Governments have long grappled with how, if at all, to regulate the global flow of images and information over the Internet, seeking to balance concerns about free speech, for example, with those about pornography.

But only recently have policy-makers in Washington, in state capitals and around the world begun to confront the economic implications of a new retail marketplace without political or geographical boundaries.The issues involved are sweeping. Where does a transaction take place when buyer and seller can be defined to be in multiple locations? Will the borderless nature of the Internet force governments further down a road that has already led them to drop trade barriers, harmonize tax policies and form currency unions?

On a more immediate level, many governors and state legislatures are convinced that such commerce will present in greatly magnified form the same problem they have faced for years with the L.L. Beans of the world that sell by phone and mail from catalogs: Although consumers are technically liable for sales taxes, companies have to collect taxes only in states where they keep a physical presence. Although some merchants collect the tax even where they are not required to do so, most do not.

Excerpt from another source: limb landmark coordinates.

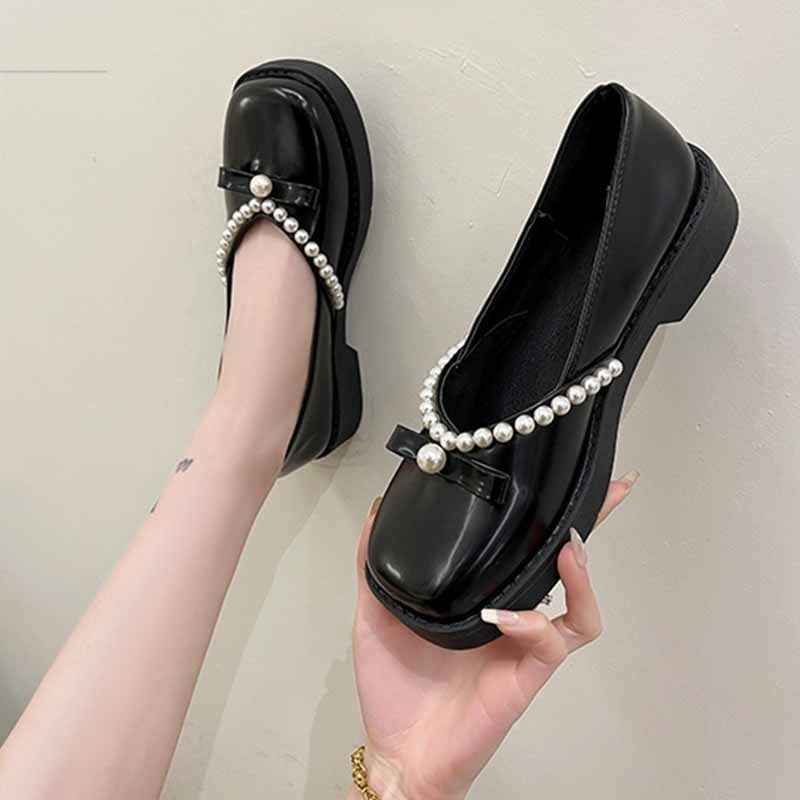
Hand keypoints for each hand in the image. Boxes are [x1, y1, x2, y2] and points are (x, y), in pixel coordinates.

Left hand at [351, 473, 637, 799]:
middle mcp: (511, 618)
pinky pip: (550, 646)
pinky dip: (536, 625)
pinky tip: (512, 614)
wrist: (397, 750)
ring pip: (578, 610)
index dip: (549, 514)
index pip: (523, 548)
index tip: (565, 474)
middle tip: (610, 493)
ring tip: (569, 549)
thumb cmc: (395, 689)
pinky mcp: (524, 678)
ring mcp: (521, 648)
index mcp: (482, 597)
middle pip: (566, 568)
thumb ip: (376, 565)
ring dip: (580, 577)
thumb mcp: (375, 613)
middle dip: (592, 527)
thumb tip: (379, 511)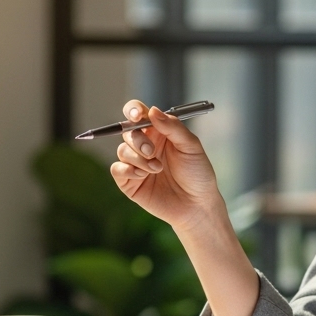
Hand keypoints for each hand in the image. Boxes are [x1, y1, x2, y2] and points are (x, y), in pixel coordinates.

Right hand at [111, 100, 223, 230]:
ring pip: (122, 150)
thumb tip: (152, 110)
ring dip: (138, 158)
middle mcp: (145, 145)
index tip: (138, 116)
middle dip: (137, 140)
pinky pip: (117, 169)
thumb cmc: (198, 173)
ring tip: (157, 169)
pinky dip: (127, 170)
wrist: (197, 205)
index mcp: (159, 132)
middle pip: (127, 131)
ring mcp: (136, 164)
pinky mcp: (129, 182)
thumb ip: (172, 127)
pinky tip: (142, 176)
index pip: (138, 113)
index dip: (133, 110)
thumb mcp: (191, 146)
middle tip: (151, 152)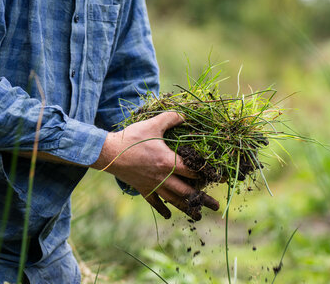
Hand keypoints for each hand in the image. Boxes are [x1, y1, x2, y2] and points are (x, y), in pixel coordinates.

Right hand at [93, 112, 219, 219]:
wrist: (108, 153)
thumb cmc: (131, 138)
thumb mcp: (153, 124)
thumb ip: (171, 118)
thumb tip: (186, 114)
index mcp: (168, 161)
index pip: (194, 170)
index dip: (209, 174)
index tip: (221, 178)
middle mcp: (163, 177)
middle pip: (188, 191)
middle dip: (203, 199)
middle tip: (216, 206)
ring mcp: (153, 185)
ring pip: (174, 200)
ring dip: (188, 207)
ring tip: (198, 215)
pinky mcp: (143, 189)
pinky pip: (155, 203)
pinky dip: (163, 209)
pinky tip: (169, 215)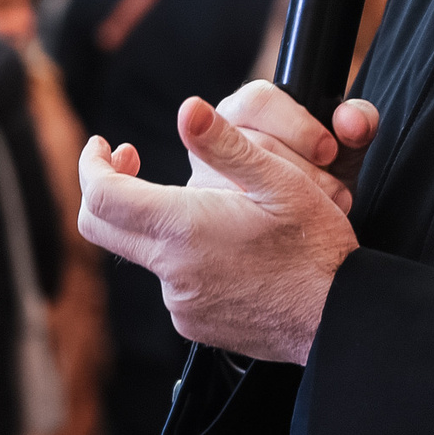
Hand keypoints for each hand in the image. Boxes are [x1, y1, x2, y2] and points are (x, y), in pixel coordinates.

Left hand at [76, 83, 377, 364]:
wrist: (341, 318)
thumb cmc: (317, 247)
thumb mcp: (279, 182)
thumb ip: (227, 146)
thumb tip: (188, 109)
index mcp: (182, 229)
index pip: (101, 195)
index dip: (92, 165)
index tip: (104, 145)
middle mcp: (171, 272)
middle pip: (101, 227)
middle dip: (106, 190)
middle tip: (129, 164)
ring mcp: (181, 304)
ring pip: (144, 254)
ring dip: (159, 227)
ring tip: (209, 210)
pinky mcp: (195, 325)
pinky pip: (173, 284)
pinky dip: (185, 260)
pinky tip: (227, 250)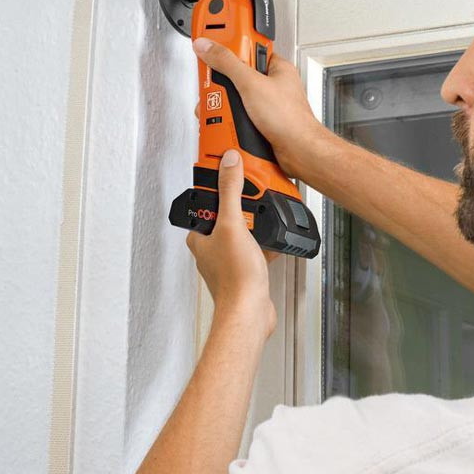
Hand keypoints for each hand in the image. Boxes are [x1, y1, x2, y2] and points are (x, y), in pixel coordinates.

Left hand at [186, 148, 278, 340]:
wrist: (250, 312)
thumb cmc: (235, 278)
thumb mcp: (233, 223)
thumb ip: (230, 190)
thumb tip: (228, 162)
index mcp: (198, 236)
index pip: (206, 202)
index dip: (219, 187)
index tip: (231, 173)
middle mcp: (209, 249)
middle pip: (226, 216)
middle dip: (242, 206)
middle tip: (254, 197)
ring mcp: (227, 260)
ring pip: (241, 233)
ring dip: (254, 225)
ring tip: (265, 216)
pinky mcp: (243, 271)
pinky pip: (254, 250)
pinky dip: (264, 243)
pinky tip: (274, 240)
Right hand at [192, 38, 325, 179]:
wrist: (298, 153)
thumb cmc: (290, 119)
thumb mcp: (251, 84)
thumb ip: (227, 63)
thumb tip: (208, 46)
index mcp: (275, 67)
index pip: (246, 47)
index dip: (227, 44)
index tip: (211, 42)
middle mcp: (270, 85)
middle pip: (235, 74)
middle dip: (220, 83)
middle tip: (214, 86)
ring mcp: (265, 104)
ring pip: (234, 98)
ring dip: (222, 105)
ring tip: (220, 108)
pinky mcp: (259, 122)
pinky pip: (238, 116)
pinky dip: (228, 120)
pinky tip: (227, 123)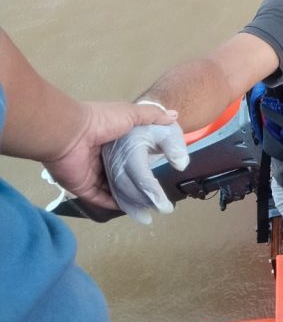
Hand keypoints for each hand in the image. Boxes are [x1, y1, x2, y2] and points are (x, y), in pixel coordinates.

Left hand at [41, 100, 180, 211]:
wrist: (69, 135)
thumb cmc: (100, 121)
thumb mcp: (131, 113)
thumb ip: (152, 115)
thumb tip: (175, 116)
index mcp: (111, 139)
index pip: (130, 150)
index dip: (144, 157)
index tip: (161, 164)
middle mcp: (101, 156)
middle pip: (122, 171)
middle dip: (137, 180)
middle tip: (156, 188)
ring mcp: (91, 173)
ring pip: (112, 187)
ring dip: (128, 194)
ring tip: (149, 202)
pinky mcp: (83, 187)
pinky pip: (100, 199)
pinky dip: (113, 204)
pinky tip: (131, 208)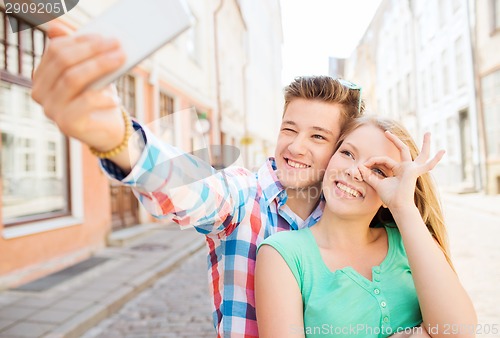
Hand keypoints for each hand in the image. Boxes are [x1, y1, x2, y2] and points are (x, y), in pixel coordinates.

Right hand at [31, 22, 126, 151]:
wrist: (106, 130)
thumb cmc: (98, 96)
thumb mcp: (90, 71)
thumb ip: (79, 51)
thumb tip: (59, 28)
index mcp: (42, 75)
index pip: (55, 50)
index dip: (81, 41)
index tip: (105, 36)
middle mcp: (40, 92)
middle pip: (64, 62)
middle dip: (93, 50)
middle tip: (116, 45)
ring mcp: (51, 109)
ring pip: (73, 79)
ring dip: (100, 66)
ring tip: (120, 60)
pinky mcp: (66, 124)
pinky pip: (86, 102)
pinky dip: (104, 97)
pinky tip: (116, 97)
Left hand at [358, 132, 443, 210]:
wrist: (397, 205)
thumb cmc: (389, 197)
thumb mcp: (377, 183)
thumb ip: (369, 175)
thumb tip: (359, 167)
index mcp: (397, 169)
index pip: (384, 160)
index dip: (372, 161)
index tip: (363, 166)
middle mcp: (406, 167)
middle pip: (402, 150)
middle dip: (394, 140)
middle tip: (387, 132)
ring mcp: (412, 168)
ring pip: (420, 154)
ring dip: (425, 144)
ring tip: (428, 133)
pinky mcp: (415, 171)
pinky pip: (427, 165)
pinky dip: (435, 160)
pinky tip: (443, 152)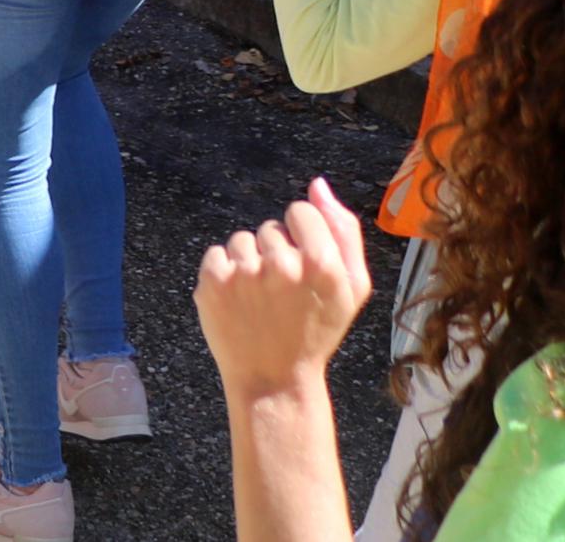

The lost revenue for states is relatively trivial now but could mount substantially in coming years as the volume of business on the Internet grows. Though estimates vary widely, some analysts see the electronic market growing to hundreds of billions of dollars annually within the next decade, from next to nothing a few years ago.

The states are also under pressure from traditional retailers, who see their Internet competitors as operating in a tax-free zone that will draw customers away from Main Street and the mall.